**What to do**
Please reproduce every entry, keeping each one exact.

[Saved entries]
☆ ☆ ☆ ☆ ☆ ☆ ☆

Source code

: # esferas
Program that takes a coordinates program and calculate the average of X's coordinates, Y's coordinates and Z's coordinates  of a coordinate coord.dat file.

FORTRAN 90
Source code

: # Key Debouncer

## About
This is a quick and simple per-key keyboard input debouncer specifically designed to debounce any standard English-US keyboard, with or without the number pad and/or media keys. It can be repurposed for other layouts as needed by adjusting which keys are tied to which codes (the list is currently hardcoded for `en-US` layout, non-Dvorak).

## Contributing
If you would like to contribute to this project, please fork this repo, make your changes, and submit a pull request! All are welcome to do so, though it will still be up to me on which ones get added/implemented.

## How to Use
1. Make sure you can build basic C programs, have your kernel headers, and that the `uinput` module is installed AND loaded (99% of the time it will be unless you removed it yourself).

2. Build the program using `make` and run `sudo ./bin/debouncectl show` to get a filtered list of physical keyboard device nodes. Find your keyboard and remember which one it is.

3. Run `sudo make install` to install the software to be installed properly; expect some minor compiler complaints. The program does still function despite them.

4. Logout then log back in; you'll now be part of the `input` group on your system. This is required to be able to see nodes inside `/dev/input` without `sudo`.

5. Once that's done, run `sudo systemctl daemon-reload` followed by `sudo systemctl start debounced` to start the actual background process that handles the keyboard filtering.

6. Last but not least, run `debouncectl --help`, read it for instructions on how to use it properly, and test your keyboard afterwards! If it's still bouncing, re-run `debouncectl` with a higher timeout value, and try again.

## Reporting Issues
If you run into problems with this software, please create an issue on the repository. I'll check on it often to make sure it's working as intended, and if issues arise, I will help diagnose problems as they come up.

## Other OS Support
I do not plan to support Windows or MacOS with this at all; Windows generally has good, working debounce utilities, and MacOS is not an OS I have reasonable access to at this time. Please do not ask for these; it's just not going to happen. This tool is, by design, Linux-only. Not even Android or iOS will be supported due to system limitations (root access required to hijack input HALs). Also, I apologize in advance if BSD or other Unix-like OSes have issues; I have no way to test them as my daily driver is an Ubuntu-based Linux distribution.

☆ ☆ ☆ ☆ ☆ ☆ ☆

**Completed task**
Source code

: # esferas
Program that takes a coordinates program and calculate the average of X's coordinates, Y's coordinates and Z's coordinates  of a coordinate coord.dat file.

FORTRAN 90
Source code

: # Key Debouncer

## About
This is a quick and simple per-key keyboard input debouncer specifically designed to debounce any standard English-US keyboard, with or without the number pad and/or media keys. It can be repurposed for other layouts as needed by adjusting which keys are tied to which codes (the list is currently hardcoded for `en-US` layout, non-Dvorak).

## Contributing
If you would like to contribute to this project, please fork this repo, make your changes, and submit a pull request! All are welcome to do so, though it will still be up to me on which ones get added/implemented.

## How to Use
1. Make sure you can build basic C programs, have your kernel headers, and that the `uinput` module is installed AND loaded (99% of the time it will be unless you removed it yourself).

2. Build the program using `make` and run `sudo ./bin/debouncectl show` to get a filtered list of physical keyboard device nodes. Find your keyboard and remember which one it is.

3. Run `sudo make install` to install the software to be installed properly; expect some minor compiler complaints. The program does still function despite them.

4. Logout then log back in; you'll now be part of the `input` group on your system. This is required to be able to see nodes inside `/dev/input` without `sudo`.

5. Once that's done, run `sudo systemctl daemon-reload` followed by `sudo systemctl start debounced` to start the actual background process that handles the keyboard filtering.

6. Last but not least, run `debouncectl --help`, read it for instructions on how to use it properly, and test your keyboard afterwards! If it's still bouncing, re-run `debouncectl` with a higher timeout value, and try again.

## Reporting Issues
If you run into problems with this software, please create an issue on the repository. I'll check on it often to make sure it's working as intended, and if issues arise, I will help diagnose problems as they come up.

## Other OS Support
I do not plan to support Windows or MacOS with this at all; Windows generally has good, working debounce utilities, and MacOS is not an OS I have reasonable access to at this time. Please do not ask for these; it's just not going to happen. This tool is, by design, Linux-only. Not even Android or iOS will be supported due to system limitations (root access required to hijack input HALs). Also, I apologize in advance if BSD or other Unix-like OSes have issues; I have no way to test them as my daily driver is an Ubuntu-based Linux distribution.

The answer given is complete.